На заднем дворе я держал алюминиевую плоскодонку когда сезон сибаса закончился, положил да забыл. И все равно лодка разбудила меня, точно верный пес: тихонько, но упрямо колотилась носом о стену моей спальни. Я ошалело спустил ноги с кровати….
…во что-то холодное, мокрое и колючее. Шесть дюймов воды. Я не мешкал — сиганул головой вперед из самого высокого окна прямо в поджидающую лодку. Ситуация настолько странная, что я забыл удивиться — казалось, так и положено. Подвесной мотор 1970 года, к которому я много месяцев не притрагивался, каким-то чудом ожил. Отплывая от дома, я чувствовал себя мальчишкой — ничего не боялся. Ни один фонарь не горел. Только тонкий серп луны то складывался, то раскладывался на волнах. Лодка, тарахтя, пробиралась между верхушек деревьев.
— Это не сон, — сказал я своему голосистому «Эвинруду»[1]. — Отцовскому дому конец. Зато лодка, похоже, в полном порядке. Другие небось выбраться не могут…
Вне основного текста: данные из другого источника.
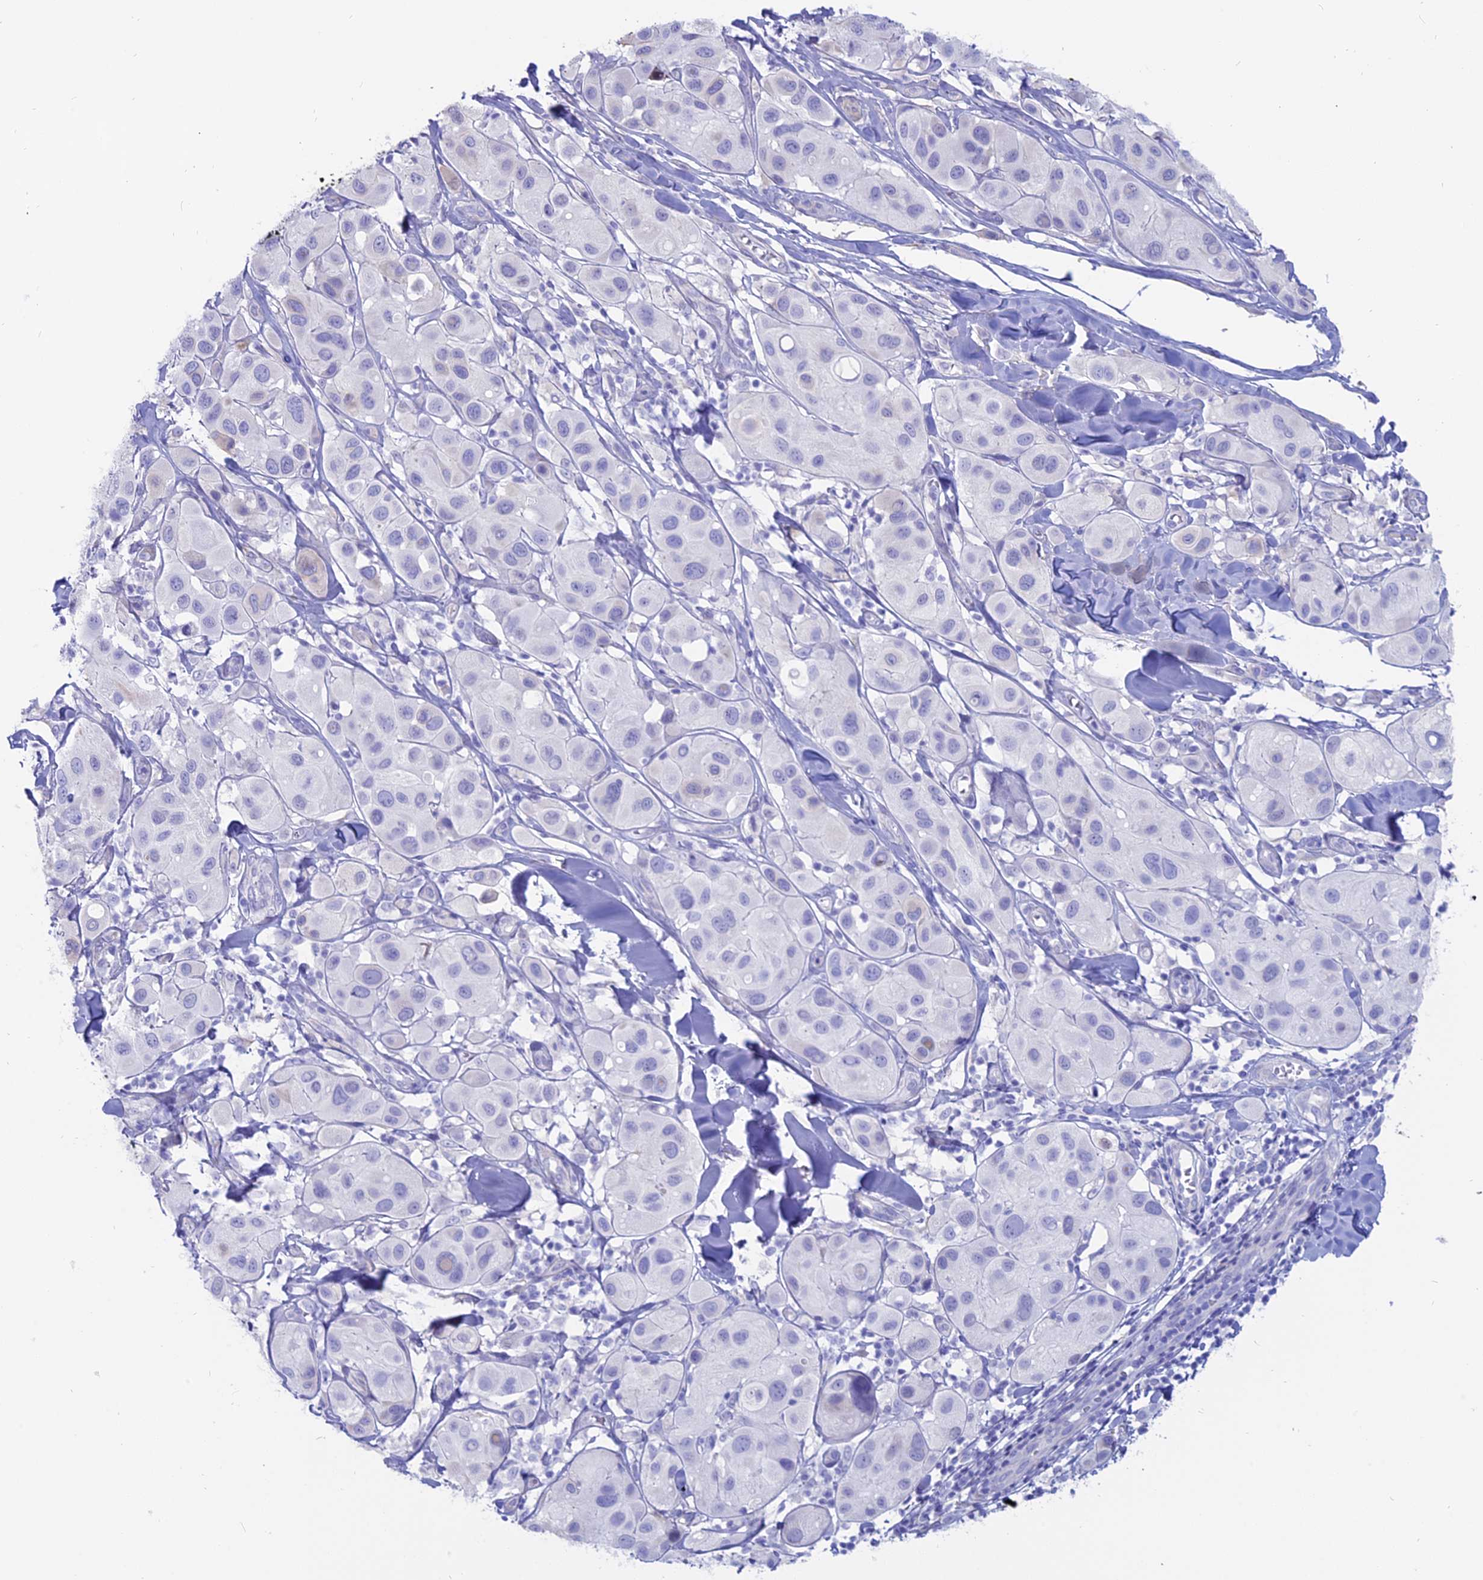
{"staining": {"intensity": "negative", "quantity": "none", "location": "none"}, "tissue": "melanoma", "cell_type": "Tumor cells", "image_type": "cancer", "snomed": [{"axis": "morphology", "description": "Malignant melanoma, Metastatic site"}, {"axis": "topography", "description": "Skin"}], "caption": "A photomicrograph of melanoma stained for a protein displays no brown staining in tumor cells.", "gene": "OR2AE1", "patient": {"sex": "male", "age": 41}}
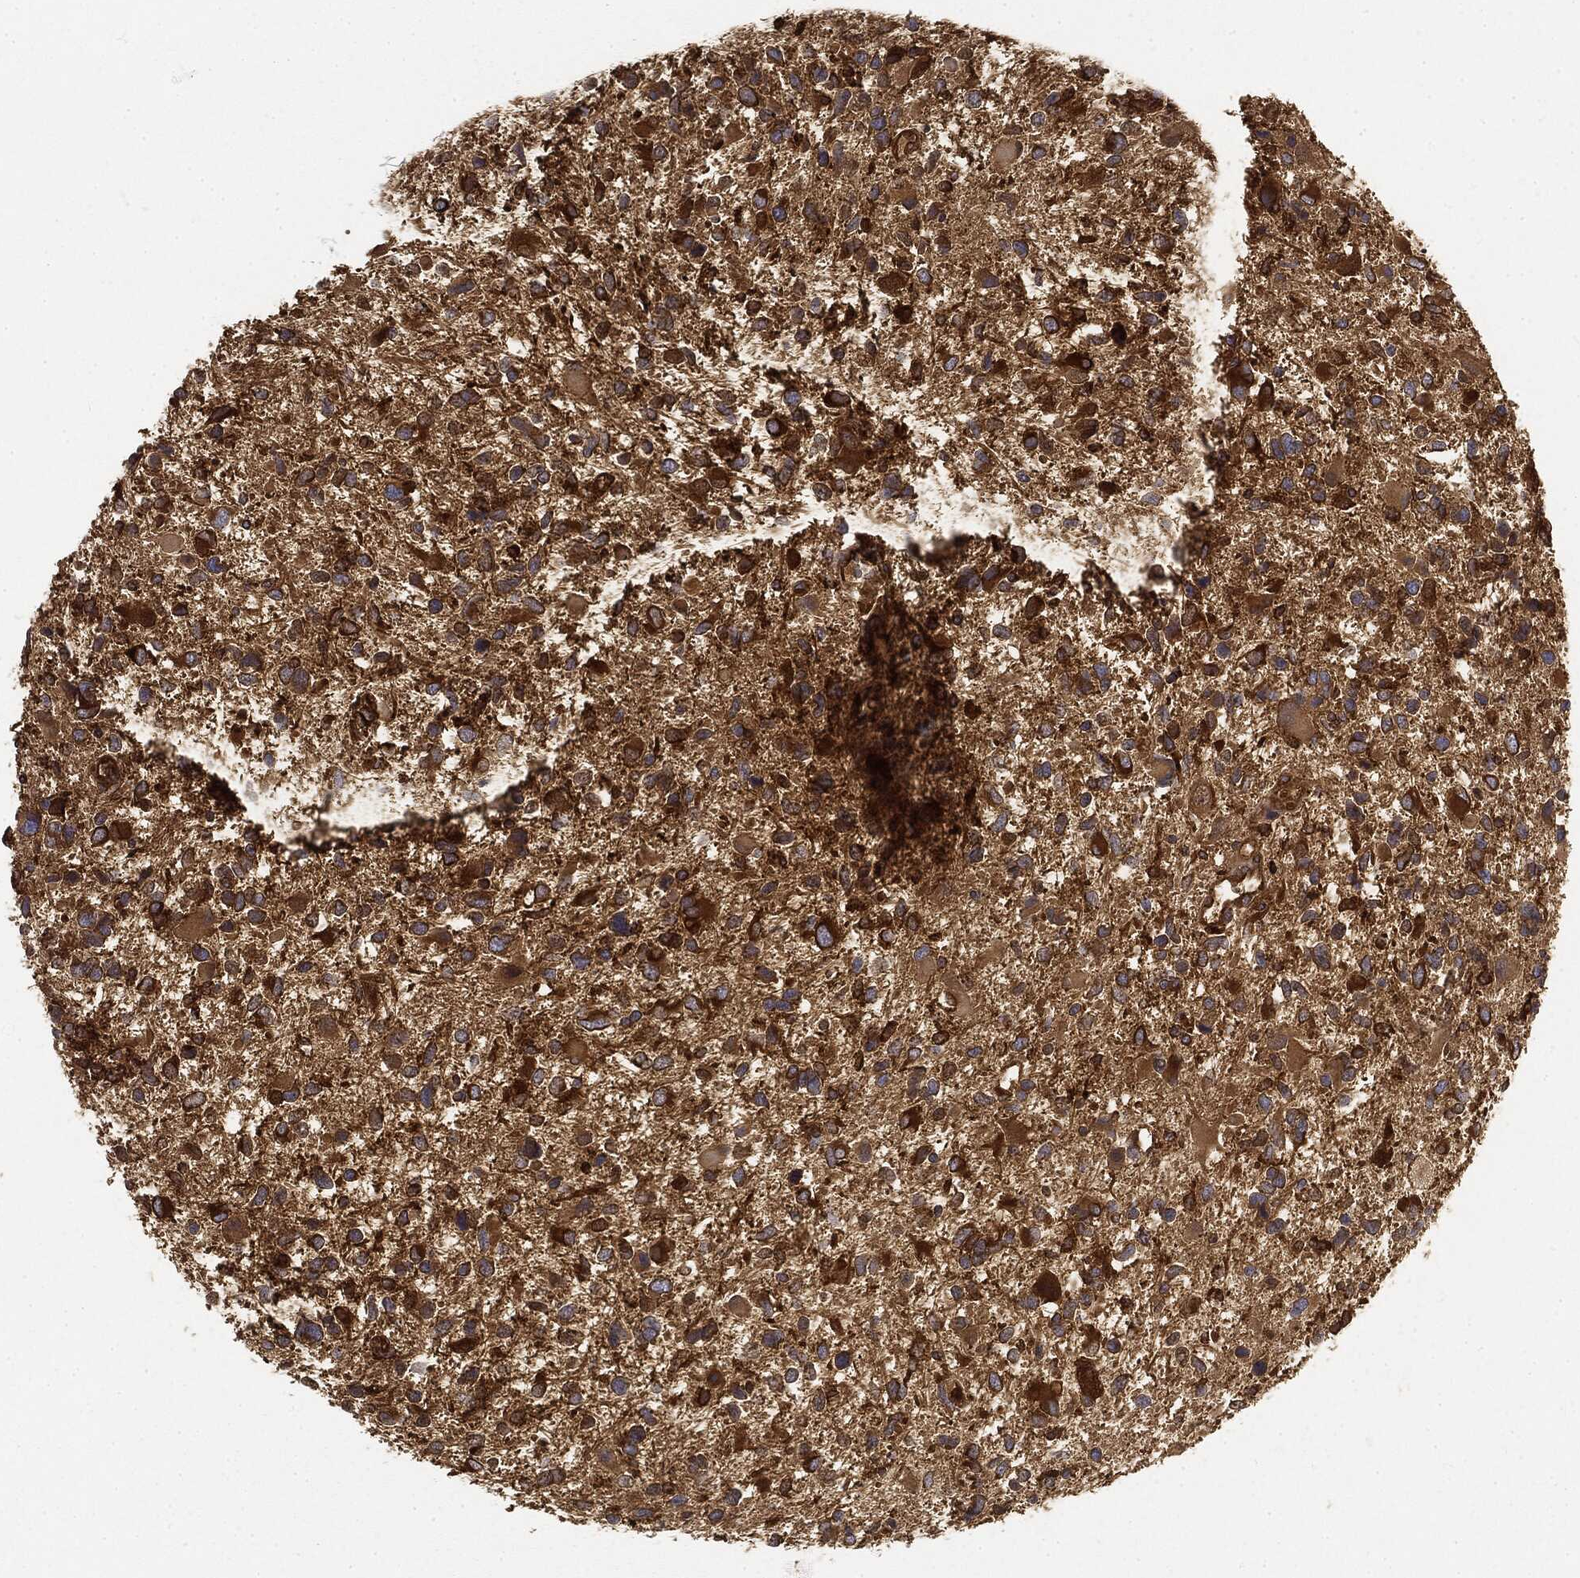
{"staining": {"intensity": "strong", "quantity": "25%-75%", "location": "cytoplasmic/membranous"}, "tissue": "glioma", "cell_type": "Tumor cells", "image_type": "cancer", "snomed": [{"axis": "morphology", "description": "Glioma, malignant, Low grade"}, {"axis": "topography", "description": "Brain"}], "caption": "Protein expression analysis of human low-grade glioma (malignant) reveals strong cytoplasmic/membranous positivity in about 25%-75% of tumor cells. (Brightfield microscopy of DAB IHC at high magnification).", "gene": "WDR1", "patient": {"sex": "female", "age": 32}}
Наш район зовется Риверсайд. И не для красного словца: участки в три акра, гаражи на четыре машины, в среднем один причал для байдарок на дом. И вот наступило 15 сентября 1999 года, и на Северную Каролину надвинулся ураган Флойд. С полудня ветер грозил нам, но и только, а беда пришла исподтишка, в темноте. Этой ночью то, что поначалу казалось тишиной, обернулось миллионом всплесков, хлюпов, бульков. Не дождь лился сверху, а мокрая темень губила нас снизу. Ветер хоть что-нибудь щадит. Вода поднимается, подтачивает — и забирает все.
К счастью, в середине сентября вода еще не очень холодная. Хм, я заговорил, как моя покойная жена: для Джин стакан всегда был наполовину полон. Полон — как теперь Риверсайд. Я вел нашу «Алюмикрафт»[2] от особняка к особняку. Той же короткой дорогой, по которой ходил пешком, только теперь на уровне крыш.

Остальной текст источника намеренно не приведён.